2024-11-16|閱讀時間 ‧ 約 0 分鐘

大災變:末日追求與災後思考

〈大災變:末日追求與災後思考〉2023-11-16


  不確定是否是因為已經先看過小說原著的〈你一生的故事〉,電影版的《異星入境》,從很多的角度上都令我感覺差強人意。一方面,電影刪去了許多原著中與敘事息息相關的科學細節與哲學思辨,同時,也沒有很妥善地在電影中復現閱讀小說時,那種基於時間感改變而帶來的特殊感受。但另一方面,電影版也將故事的核心導向了一個與原著小說截然不同的方向,談論關於人類社會、甚至更宏大的共同體間關係的問題。


  電影版《異星入境》,談論的是一種來自外星的「禮物」。一種超越性的、打破舊秩序與人類思維模式的一種全新的可能性。雖然電影的敘事其實相對迎合於「主旋律」式的道德,但其主旨,卻隱含地向我們揭示了人類一直以來對末日的追求,以及深藏在這份追求之中的邏輯。



  在許多宗教之中,世界末日都是一個相當重要,且顯性的命題。宗教經典不僅僅在未來設置了一個讓所有人能夠被「蓋棺論定」的「大審判」,也告訴我們,末日曾經發生,在遠古時代中,摧毀了上一個「有罪的文明」。


  「個體的輪迴觀」會與種姓制度出現在同一個文明並非巧合。由於在此生沒有任何改變的可能,人們將希望寄託於來生。只要死亡降臨,苦難便能結束,新生得以到來。與其相似的,當我們意識到存在當前的社會秩序並不完美,卻又不認為我們可以改變時,整體社會的毀滅與新生,變成了人類所期望的另一種輪迴。

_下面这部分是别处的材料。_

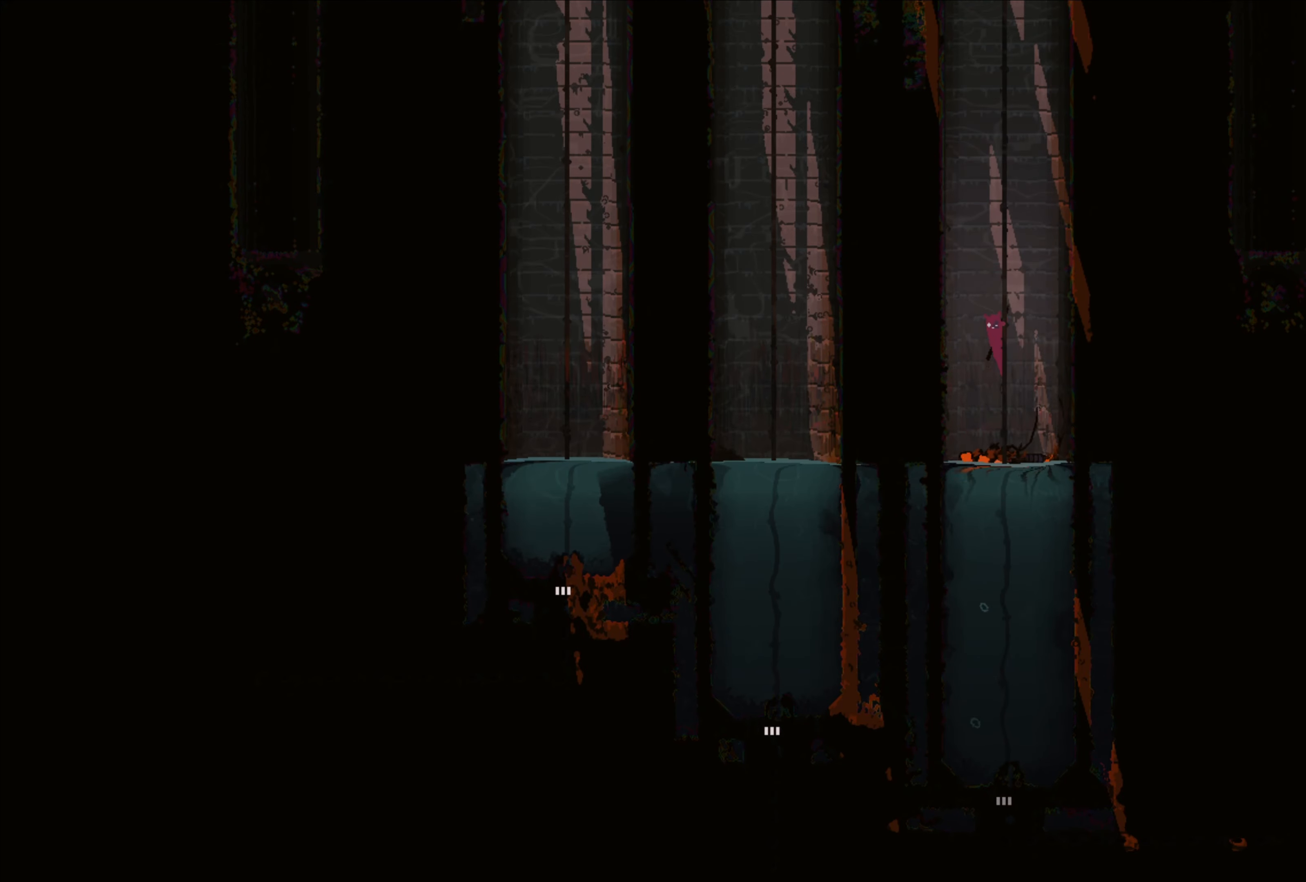
{"buttons": [], "left_stick": "center", "right_stick": "center", "events": [[484, "left_stick", "center"]]}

  在過去幾年裡面,人類社會遭受疫情、戰爭與長期量化寬鬆的惡果三方面的影響,許多地方的社會機能失靈、傳統活動與大型計劃被迫停擺。人民的生計遭受影響、甚至流離失所,有家歸不得。許多原來可能正在「全球化」意識形態中一點一滴走向開放的國家,都藉著這些危機再次地、甚至變本加厲地進行封鎖。世界各地的區域衝突與意識形態衝突,也在各國人人自危的背景下,變得愈發極化。

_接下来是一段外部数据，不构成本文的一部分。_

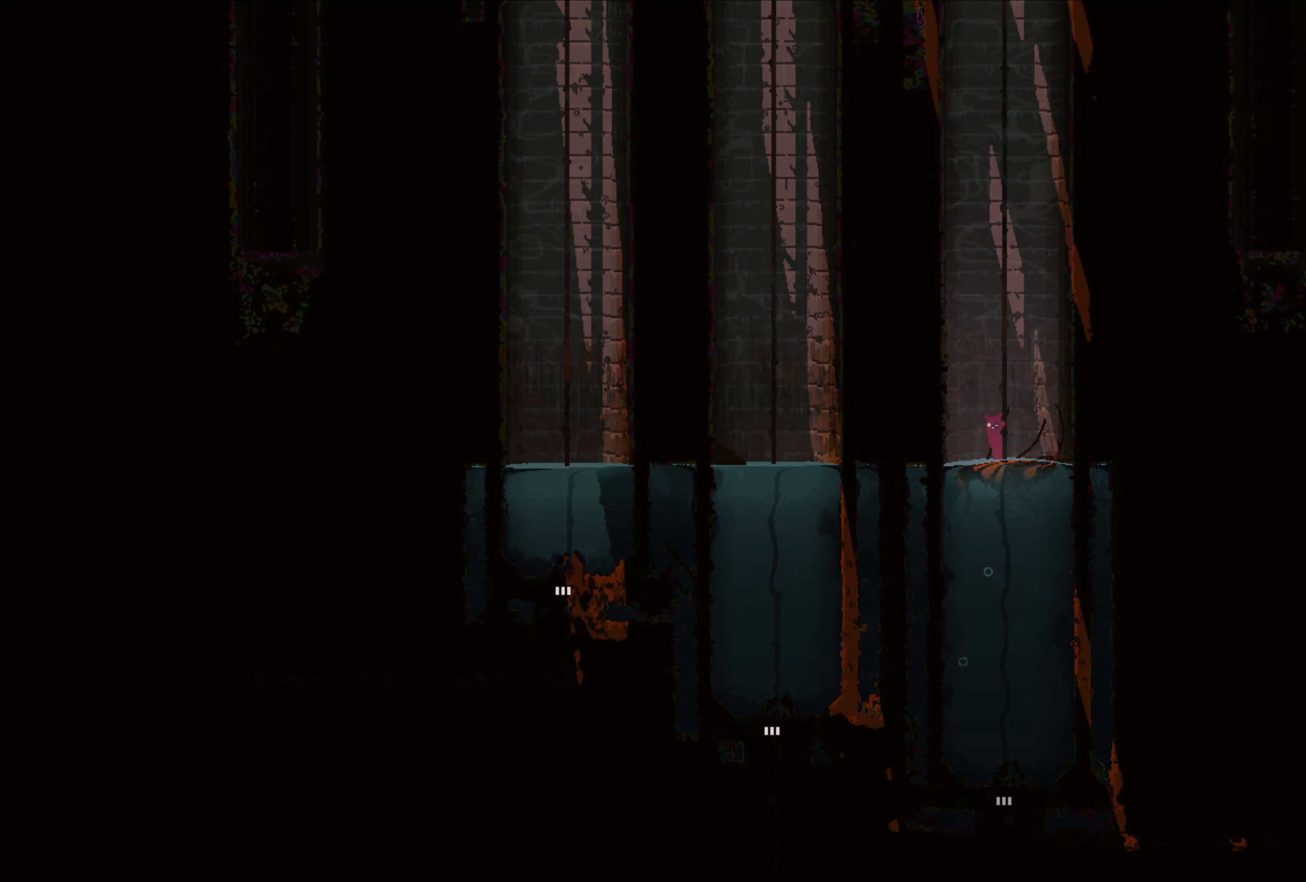
{"buttons": ["X"], "left_stick": "center", "right_stick": "center", "events": [[17, "X", "down"]]}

  但這些災難在造成嚴酷與痛苦的同時,也為世界的許多地方,帶來了一種打破舊秩序的契機。在疫情期間不得不採取遠端辦公的公司與職員都發現到,過去的例行工作中,有許多是完全不需要人們聚集到公司的。通勤的時間可以省去,專業人士也可以在更舒適與彈性的狀態下發揮所長,既然在疫情期間這樣的形式已經一定程度被證明是行得通了,這樣的制度就有機會在世界各地逐漸與疫情共存的今日獲得延續。


  同時,為了因應這樣的需求,全面數位化的進程也在這幾年得到更多的落實。在各企業面臨更嚴峻的財政考量之下,許多因疫情停擺的大型活動,也都嘗試著往全面線上化的方向進行轉型。

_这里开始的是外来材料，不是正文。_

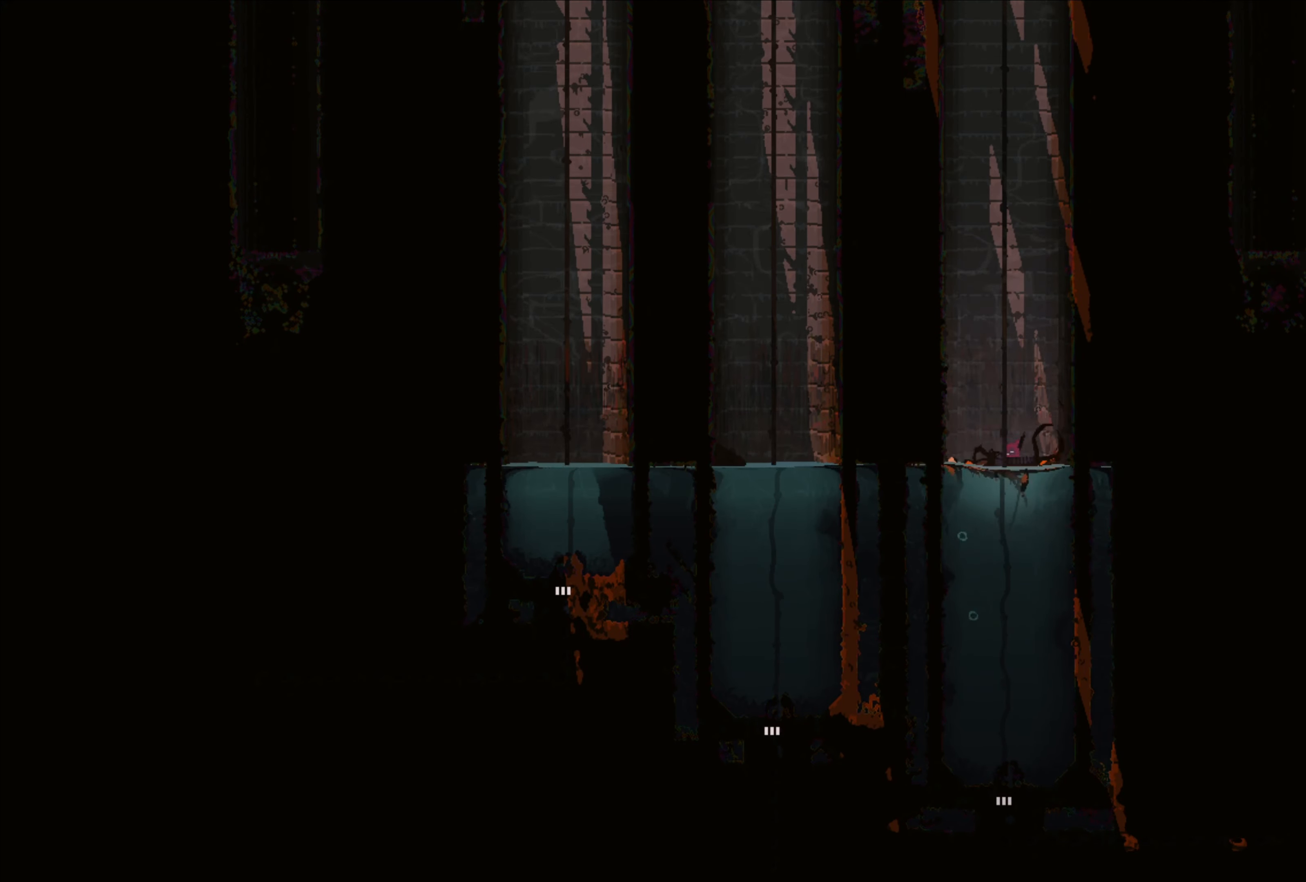
{"buttons": ["X"], "left_stick": "center", "right_stick": "center", "events": []}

  《異星入境》的核心危機便是,人類該如何彼此合作,去將那一場想像中的「外星人造成的末日」,透過思維的突破,轉換並理解為一種對全人類有益的「禮物」(雖然那部電影的結尾顯得有些倉促,不能算是有處理好)。


  就像在氫彈爆炸下被喚醒的哥吉拉,牠既可以被理解為一種大自然般冷漠的「毀滅之具象化」,也可能作為一個在極端狀況中,抵禦外來怪獸,拯救日本的新守護神。進擊的巨人既可以是毀滅世界八成人類的可怕災難,卻也象徵著,一個可能的、嶄新的和平時代之開始。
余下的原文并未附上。